The section entitled Where You Can Find More Information About Preferred Apartment Communities above describes how you can obtain or access any documents or information that we have incorporated by reference herein. The information relating to us contained in this Prospectus Supplement does not purport to be comprehensive and should be read together with the information contained in the documents incorporated or deemed to be incorporated by reference in this Prospectus Supplement.
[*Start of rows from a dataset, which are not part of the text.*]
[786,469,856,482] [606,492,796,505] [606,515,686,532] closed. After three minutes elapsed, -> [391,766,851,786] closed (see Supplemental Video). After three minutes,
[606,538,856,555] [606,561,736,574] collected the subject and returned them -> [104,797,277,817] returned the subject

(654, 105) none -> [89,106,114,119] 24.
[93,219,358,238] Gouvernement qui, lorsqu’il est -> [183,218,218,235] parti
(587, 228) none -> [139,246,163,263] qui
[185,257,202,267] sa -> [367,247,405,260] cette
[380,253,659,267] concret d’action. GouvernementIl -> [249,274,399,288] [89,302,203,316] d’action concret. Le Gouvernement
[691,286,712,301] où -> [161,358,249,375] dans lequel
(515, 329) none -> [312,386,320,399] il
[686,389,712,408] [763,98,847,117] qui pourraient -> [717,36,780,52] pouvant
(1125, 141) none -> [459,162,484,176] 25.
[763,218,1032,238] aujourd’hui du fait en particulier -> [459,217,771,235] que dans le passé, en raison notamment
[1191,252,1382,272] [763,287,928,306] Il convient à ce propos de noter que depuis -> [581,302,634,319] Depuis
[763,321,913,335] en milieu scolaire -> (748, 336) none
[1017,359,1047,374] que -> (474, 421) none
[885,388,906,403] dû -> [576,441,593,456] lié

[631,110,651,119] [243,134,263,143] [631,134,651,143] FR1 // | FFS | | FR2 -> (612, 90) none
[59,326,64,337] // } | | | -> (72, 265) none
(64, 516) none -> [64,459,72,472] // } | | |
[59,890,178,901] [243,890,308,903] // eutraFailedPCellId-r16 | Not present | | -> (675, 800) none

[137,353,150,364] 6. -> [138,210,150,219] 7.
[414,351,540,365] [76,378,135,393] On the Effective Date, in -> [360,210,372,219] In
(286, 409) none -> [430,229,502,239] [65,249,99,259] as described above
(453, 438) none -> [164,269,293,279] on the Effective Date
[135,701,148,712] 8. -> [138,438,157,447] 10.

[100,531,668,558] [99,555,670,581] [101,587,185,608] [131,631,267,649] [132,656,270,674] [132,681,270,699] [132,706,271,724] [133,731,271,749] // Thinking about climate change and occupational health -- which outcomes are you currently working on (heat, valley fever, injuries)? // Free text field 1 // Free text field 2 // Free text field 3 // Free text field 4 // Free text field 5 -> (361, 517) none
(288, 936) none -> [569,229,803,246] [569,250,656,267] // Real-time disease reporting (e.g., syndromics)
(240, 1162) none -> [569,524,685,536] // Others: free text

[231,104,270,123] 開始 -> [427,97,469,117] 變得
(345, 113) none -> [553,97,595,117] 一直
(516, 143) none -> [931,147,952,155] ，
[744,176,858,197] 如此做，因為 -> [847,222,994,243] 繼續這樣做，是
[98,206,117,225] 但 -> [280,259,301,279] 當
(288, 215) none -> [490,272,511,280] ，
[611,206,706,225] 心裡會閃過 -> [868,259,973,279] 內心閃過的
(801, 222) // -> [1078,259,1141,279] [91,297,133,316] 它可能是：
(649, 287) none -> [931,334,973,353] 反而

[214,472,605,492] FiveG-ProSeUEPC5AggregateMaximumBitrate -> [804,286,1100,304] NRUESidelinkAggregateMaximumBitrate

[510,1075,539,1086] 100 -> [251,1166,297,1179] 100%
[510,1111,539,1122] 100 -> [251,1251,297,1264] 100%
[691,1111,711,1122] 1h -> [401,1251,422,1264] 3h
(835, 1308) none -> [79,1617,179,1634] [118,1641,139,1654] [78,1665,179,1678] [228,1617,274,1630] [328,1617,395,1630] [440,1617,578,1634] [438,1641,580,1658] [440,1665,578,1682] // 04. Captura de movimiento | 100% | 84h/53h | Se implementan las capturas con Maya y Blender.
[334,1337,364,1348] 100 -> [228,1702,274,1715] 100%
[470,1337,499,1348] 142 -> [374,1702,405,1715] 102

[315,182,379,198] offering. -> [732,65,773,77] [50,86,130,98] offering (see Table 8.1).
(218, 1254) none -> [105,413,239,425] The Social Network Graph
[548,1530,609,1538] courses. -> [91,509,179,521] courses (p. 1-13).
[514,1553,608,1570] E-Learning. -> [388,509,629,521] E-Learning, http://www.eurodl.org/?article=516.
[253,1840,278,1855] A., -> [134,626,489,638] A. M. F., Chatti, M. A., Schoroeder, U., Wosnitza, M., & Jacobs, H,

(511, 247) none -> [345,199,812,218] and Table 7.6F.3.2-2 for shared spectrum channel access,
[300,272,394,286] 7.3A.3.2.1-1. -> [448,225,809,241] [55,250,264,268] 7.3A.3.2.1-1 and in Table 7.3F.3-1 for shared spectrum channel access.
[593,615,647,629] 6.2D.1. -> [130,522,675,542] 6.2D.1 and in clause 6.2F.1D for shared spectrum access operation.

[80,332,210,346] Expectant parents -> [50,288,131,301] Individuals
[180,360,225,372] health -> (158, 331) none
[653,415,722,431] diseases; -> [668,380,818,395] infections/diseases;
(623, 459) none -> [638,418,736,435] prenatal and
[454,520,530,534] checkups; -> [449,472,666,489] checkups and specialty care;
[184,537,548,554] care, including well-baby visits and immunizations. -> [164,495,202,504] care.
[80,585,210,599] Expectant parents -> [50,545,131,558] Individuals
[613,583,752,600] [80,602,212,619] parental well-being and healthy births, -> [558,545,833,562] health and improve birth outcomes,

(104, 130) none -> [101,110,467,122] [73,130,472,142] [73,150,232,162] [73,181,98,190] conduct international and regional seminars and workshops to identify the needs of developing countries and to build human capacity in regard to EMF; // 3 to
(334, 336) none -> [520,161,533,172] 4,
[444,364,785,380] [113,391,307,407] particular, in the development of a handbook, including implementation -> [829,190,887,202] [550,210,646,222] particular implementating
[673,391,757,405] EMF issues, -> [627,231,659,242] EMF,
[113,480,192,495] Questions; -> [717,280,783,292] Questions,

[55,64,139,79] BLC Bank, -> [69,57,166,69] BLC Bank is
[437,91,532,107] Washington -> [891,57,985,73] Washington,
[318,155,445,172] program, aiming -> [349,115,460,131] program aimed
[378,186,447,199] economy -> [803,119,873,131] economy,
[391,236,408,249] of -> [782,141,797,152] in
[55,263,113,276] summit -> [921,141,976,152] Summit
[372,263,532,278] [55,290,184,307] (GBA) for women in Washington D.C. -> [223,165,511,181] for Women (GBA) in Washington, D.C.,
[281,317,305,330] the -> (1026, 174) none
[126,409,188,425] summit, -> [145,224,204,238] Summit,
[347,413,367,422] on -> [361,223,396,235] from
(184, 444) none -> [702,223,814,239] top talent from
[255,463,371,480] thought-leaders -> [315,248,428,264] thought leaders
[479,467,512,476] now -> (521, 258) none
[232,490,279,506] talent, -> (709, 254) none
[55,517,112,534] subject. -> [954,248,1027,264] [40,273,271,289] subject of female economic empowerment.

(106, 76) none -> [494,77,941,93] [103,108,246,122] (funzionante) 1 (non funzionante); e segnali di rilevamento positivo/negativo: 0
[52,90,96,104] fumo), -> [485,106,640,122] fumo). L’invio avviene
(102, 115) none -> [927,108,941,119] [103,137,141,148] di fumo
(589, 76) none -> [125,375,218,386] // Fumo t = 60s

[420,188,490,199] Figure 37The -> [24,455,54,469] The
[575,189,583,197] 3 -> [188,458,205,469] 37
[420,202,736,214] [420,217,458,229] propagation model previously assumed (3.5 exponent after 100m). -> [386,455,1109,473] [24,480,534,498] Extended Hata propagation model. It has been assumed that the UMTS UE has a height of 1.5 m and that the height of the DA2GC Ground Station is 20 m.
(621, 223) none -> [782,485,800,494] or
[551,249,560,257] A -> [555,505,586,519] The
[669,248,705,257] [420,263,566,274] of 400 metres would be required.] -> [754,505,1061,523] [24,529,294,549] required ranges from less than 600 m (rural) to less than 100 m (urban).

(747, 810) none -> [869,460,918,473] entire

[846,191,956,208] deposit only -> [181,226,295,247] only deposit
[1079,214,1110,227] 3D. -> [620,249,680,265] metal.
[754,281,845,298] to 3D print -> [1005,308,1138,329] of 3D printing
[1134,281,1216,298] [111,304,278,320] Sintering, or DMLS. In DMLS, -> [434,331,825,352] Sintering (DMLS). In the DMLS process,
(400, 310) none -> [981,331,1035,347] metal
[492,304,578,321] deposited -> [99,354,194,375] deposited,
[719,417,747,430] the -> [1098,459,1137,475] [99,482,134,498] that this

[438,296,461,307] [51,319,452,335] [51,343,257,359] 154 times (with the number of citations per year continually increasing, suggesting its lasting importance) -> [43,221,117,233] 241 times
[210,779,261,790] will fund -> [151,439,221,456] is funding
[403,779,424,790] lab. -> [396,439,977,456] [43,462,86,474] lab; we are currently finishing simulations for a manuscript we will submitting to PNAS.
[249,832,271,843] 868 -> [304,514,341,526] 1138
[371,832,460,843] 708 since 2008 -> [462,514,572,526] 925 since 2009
Upon written or oral request, we will provide, free of charge, to each person, including any beneficial owner, to whom a Prospectus Supplement is delivered, a copy of any or all of the reports or documents that are incorporated by reference into this Prospectus Supplement. Such written or oral requests should be made to:
Riversedge North
2529 Virginia Beach Blvd., Suite 200
Virginia Beach, Virginia 23452
(757) 627-9088
In addition, such reports and documents may be found on our website at www.WHLR.us.